• **Work task**
Reproduce the source text of each of the records below character for character, leaving out the pictures.

• **Extracted entries**

⟨

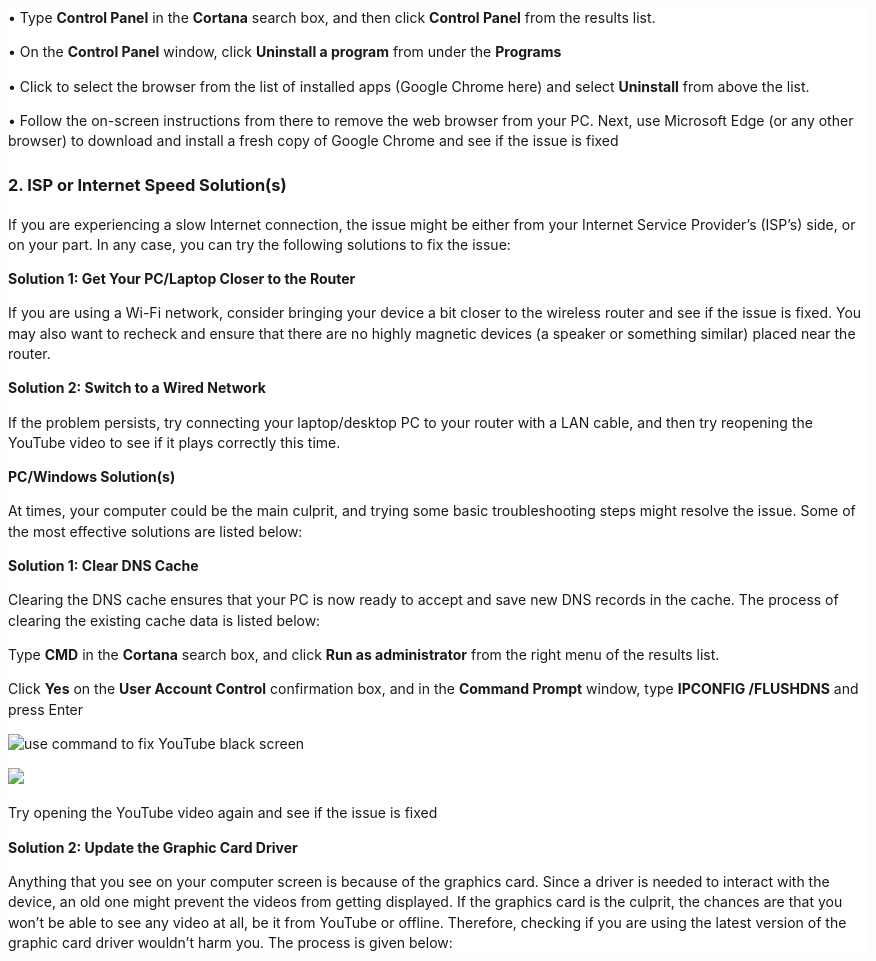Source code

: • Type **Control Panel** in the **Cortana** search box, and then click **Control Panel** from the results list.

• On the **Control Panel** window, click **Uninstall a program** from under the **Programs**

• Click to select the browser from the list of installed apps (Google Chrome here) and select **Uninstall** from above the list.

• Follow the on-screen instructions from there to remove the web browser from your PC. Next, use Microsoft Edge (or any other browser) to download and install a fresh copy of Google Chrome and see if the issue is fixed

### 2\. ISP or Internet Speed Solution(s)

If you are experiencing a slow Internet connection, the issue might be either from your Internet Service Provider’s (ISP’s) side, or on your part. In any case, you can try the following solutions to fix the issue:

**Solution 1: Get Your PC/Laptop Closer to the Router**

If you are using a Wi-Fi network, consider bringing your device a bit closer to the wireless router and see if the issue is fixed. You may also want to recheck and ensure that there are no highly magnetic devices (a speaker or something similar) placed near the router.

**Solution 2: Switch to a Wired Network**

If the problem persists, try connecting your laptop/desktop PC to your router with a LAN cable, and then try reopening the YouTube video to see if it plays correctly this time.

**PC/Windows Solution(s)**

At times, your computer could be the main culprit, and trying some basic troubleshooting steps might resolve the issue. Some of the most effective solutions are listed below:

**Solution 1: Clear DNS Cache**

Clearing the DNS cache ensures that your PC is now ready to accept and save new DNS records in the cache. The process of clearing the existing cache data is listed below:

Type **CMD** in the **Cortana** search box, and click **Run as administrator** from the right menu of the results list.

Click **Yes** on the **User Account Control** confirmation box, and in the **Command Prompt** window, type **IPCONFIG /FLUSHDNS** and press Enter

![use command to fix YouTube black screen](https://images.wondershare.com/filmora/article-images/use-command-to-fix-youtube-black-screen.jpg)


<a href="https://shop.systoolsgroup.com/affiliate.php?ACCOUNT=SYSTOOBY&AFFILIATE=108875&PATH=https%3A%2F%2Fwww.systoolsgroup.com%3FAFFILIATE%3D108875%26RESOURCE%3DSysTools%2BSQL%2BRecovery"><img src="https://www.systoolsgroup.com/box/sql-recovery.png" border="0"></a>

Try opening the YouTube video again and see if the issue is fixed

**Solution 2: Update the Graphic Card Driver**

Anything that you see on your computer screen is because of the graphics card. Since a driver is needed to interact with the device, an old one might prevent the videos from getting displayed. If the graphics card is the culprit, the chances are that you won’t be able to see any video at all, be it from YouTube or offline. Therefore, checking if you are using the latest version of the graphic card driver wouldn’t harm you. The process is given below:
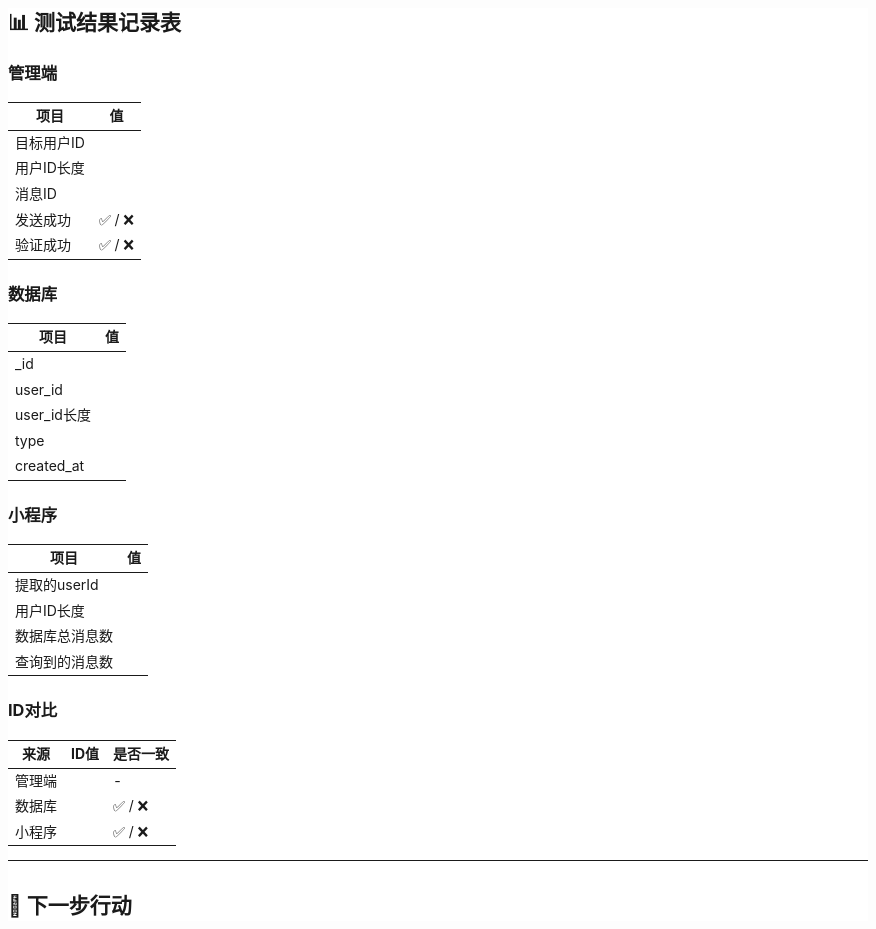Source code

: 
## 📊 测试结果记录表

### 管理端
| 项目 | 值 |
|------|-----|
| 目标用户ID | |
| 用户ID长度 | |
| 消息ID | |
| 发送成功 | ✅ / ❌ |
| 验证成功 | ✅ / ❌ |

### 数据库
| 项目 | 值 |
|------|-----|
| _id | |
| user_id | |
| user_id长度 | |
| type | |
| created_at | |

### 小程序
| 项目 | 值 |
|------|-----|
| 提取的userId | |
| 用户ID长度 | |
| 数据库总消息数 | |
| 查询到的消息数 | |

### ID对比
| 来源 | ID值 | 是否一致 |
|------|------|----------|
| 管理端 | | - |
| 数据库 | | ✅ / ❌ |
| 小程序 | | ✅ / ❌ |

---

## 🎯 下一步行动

⟩

• **Response to this exercise**
Source code

: • Type **Control Panel** in the **Cortana** search box, and then click **Control Panel** from the results list.

• On the **Control Panel** window, click **Uninstall a program** from under the **Programs**

• Click to select the browser from the list of installed apps (Google Chrome here) and select **Uninstall** from above the list.

• Follow the on-screen instructions from there to remove the web browser from your PC. Next, use Microsoft Edge (or any other browser) to download and install a fresh copy of Google Chrome and see if the issue is fixed

### 2\. ISP or Internet Speed Solution(s)

If you are experiencing a slow Internet connection, the issue might be either from your Internet Service Provider’s (ISP’s) side, or on your part. In any case, you can try the following solutions to fix the issue:

**Solution 1: Get Your PC/Laptop Closer to the Router**

If you are using a Wi-Fi network, consider bringing your device a bit closer to the wireless router and see if the issue is fixed. You may also want to recheck and ensure that there are no highly magnetic devices (a speaker or something similar) placed near the router.

**Solution 2: Switch to a Wired Network**

If the problem persists, try connecting your laptop/desktop PC to your router with a LAN cable, and then try reopening the YouTube video to see if it plays correctly this time.

**PC/Windows Solution(s)**

At times, your computer could be the main culprit, and trying some basic troubleshooting steps might resolve the issue. Some of the most effective solutions are listed below:

**Solution 1: Clear DNS Cache**

Clearing the DNS cache ensures that your PC is now ready to accept and save new DNS records in the cache. The process of clearing the existing cache data is listed below:

Type **CMD** in the **Cortana** search box, and click **Run as administrator** from the right menu of the results list.

Click **Yes** on the **User Account Control** confirmation box, and in the **Command Prompt** window, type **IPCONFIG /FLUSHDNS** and press Enter

![use command to fix YouTube black screen](https://images.wondershare.com/filmora/article-images/use-command-to-fix-youtube-black-screen.jpg)


<a href="https://shop.systoolsgroup.com/affiliate.php?ACCOUNT=SYSTOOBY&AFFILIATE=108875&PATH=https%3A%2F%2Fwww.systoolsgroup.com%3FAFFILIATE%3D108875%26RESOURCE%3DSysTools%2BSQL%2BRecovery"><img src="https://www.systoolsgroup.com/box/sql-recovery.png" border="0"></a>

Try opening the YouTube video again and see if the issue is fixed

**Solution 2: Update the Graphic Card Driver**

Anything that you see on your computer screen is because of the graphics card. Since a driver is needed to interact with the device, an old one might prevent the videos from getting displayed. If the graphics card is the culprit, the chances are that you won’t be able to see any video at all, be it from YouTube or offline. Therefore, checking if you are using the latest version of the graphic card driver wouldn’t harm you. The process is given below:
Source code

: 
## 📊 测试结果记录表

### 管理端
| 项目 | 值 |
|------|-----|
| 目标用户ID | |
| 用户ID长度 | |
| 消息ID | |
| 发送成功 | ✅ / ❌ |
| 验证成功 | ✅ / ❌ |

### 数据库
| 项目 | 值 |
|------|-----|
| _id | |
| user_id | |
| user_id长度 | |
| type | |
| created_at | |

### 小程序
| 项目 | 值 |
|------|-----|
| 提取的userId | |
| 用户ID长度 | |
| 数据库总消息数 | |
| 查询到的消息数 | |

### ID对比
| 来源 | ID值 | 是否一致 |
|------|------|----------|
| 管理端 | | - |
| 数据库 | | ✅ / ❌ |
| 小程序 | | ✅ / ❌ |

---

## 🎯 下一步行动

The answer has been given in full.